Die spanische Buchindustrie ist weltweit sehr stark. Das katalanische Verlagswesen macht sicher mindestens 30 Prozent daran aus – aber das sind nicht alles Bücher auf Katalanisch.

Wurden die spanisch schreibenden Autoren in Frankfurt vermisst?

Wichtige spanische Autoren wie Juan Marsé, Eduardo Mendoza, der verstorbene Manuel Vázquez Montalbán sind in Deutschland sehr bekannt, auch deshalb wurde ursprünglich Katalonien eingeladen. Diese Ausklammerung hat man in Deutschland nicht verstanden. Das ist keine kluge Politik gewesen. Da fehlte eine gewisse Perspektive, die Vielfalt zu nutzen. Die Stadt und die Region Barcelona und ganz Katalonien haben eine reiche Kultur und haben immer davon gelebt, dass verschiedene Kulturen aufeinandergestoßen sind.

Inwiefern hätte der Buchmarkt noch mehr Nutzen ziehen können aus der Buchmesse?

Die katalanische Kulturpolitik subventioniert sehr großzügig Übersetzungen in andere Sprachen – Übersetzungen ins Deutsche nehmen beispielsweise nach denen ins Spanische und Französische jetzt den dritten Platz ein. Im Zuge dieser Subvention wird fast immer die gesamte Übersetzung, ein Großteil der Produktion und der Promotion katalanischer Literatur bezahlt, was zur Folge hat, dass die ausländischen Verleger nichts wirklich mehr riskieren müssen. Wenn man den Verlegern alles finanziert und damit das Risiko nimmt, lässt deren Engagement nach. Erfolge brauchen aber das Engagement der Verleger. Wenn das wegfällt, wenn die Verlage nur ihre Pflicht erfüllen und Katalanen einfach im Programm haben, und wenn die dann vielleicht nicht so gehen wie erhofft, heißt es dann hinterher, katalanische Literatur verkaufe sich nicht. Da schadet eine solch satte Subventionierung eher.

Da hätte man mit knapperen Mitteln mehr erreicht?

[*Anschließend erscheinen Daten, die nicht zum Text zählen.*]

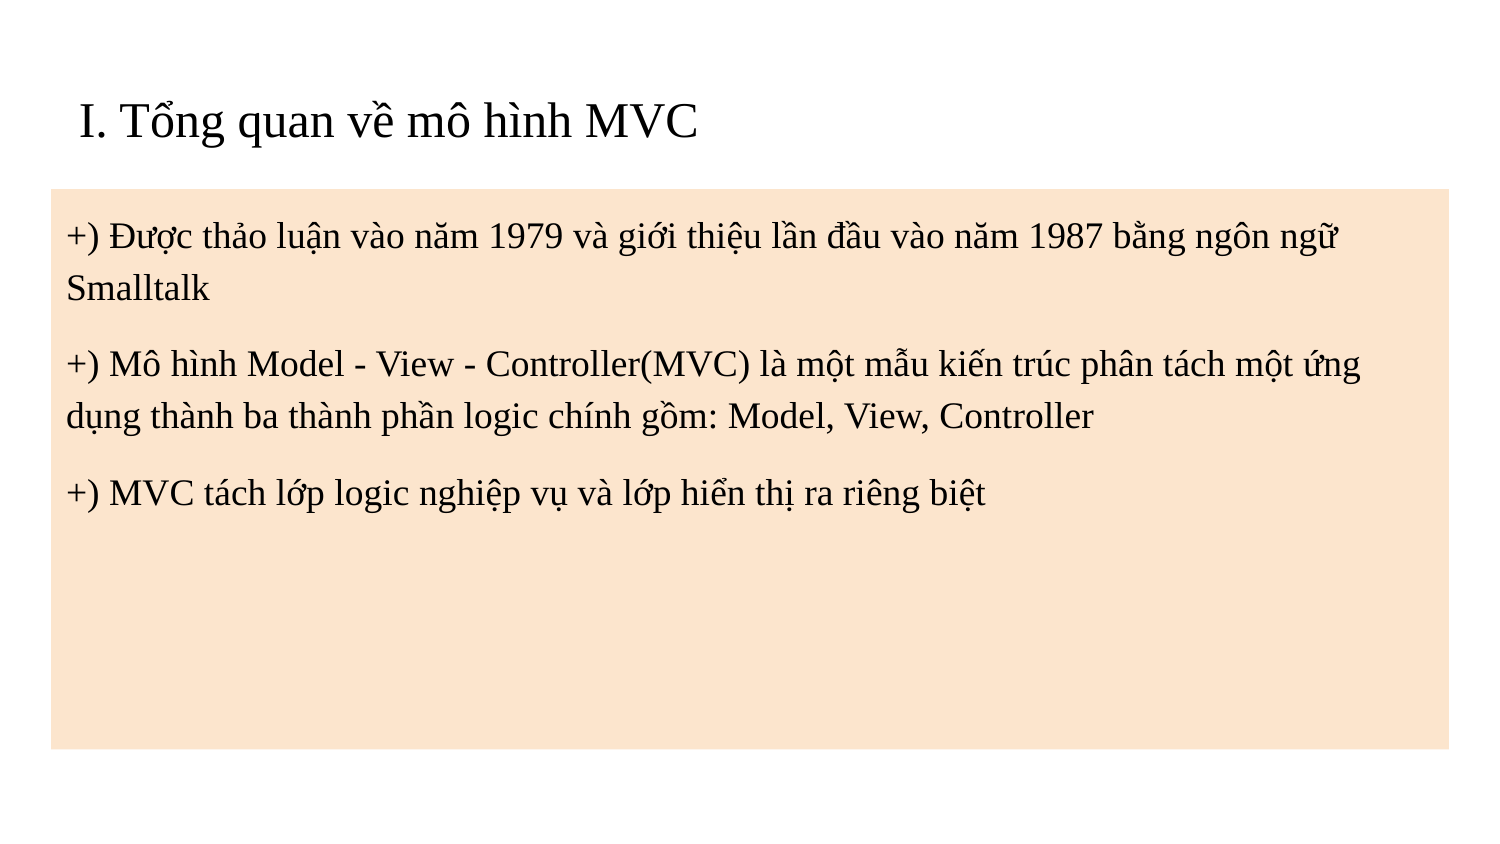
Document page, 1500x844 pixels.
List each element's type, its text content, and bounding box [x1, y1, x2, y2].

list +) Được thảo luận vào năm 1979 và giới thiệu lần đầu vào năm 1987 bằng ngôn ngữ Smalltalk +) Mô hình Model - View - Controller(MVC) là một mẫu kiến trúc phân tách một ứng dụng thành ba thành phần logic chính gồm: Model, View, Controller +) MVC tách lớp logic nghiệp vụ và lớp hiển thị ra riêng biệt [51, 189, 1449, 750]
title I. Tổng quan về mô hình MVC [51, 72, 1449, 167]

Ja. Nicht die Kulturpolitik ist entscheidend, sondern das, was auf der Messe selbst passiert. Wenn sich zwei, drei Autoren auf dem deutschen Markt durchsetzen, dann interessieren sich vielleicht auch andere Länder für die. Mehr darf man auch von der Frankfurter Buchmesse nicht erwarten.

Und die spanische Messe Liber?

Die Liber halte ich im Hinblick auf internationale Beziehungen, Lizenzgeschäfte, kulturpolitische Bedeutung für überflüssig. Es ist schon nicht gut, dass sie alterniert zwischen Barcelona und Madrid. Aber schlimmer ist, dass sie eine reine Fachmesse ohne Publikum ist. Der kulturelle Austausch fehlt völlig. Das ist die große Stärke einer Messse wie Frankfurt. Das Rahmenprogramm katalanischer Kultur in Frankfurt war überwältigend.

Inwiefern kann das Fernsehen der Literatur helfen?

Programme wie früher das Literarische Quartett, das Javier Marías zum Boom verhalf, oder jetzt Elke Heidenreich haben manches Buch eines katalanischen Autors in Deutschland und danach weltweit zum Erfolg gemacht und rückwirkend dann auch in Katalonien und Spanien. Ein Beispiel ist Carlos Ruiz Zafón, „Der Schatten des Windes“ und jetzt gerade Maria Barbal „Wie ein Stein im Geröll“ – die dank des Heidenreich-Effektes zum Bestseller wurden.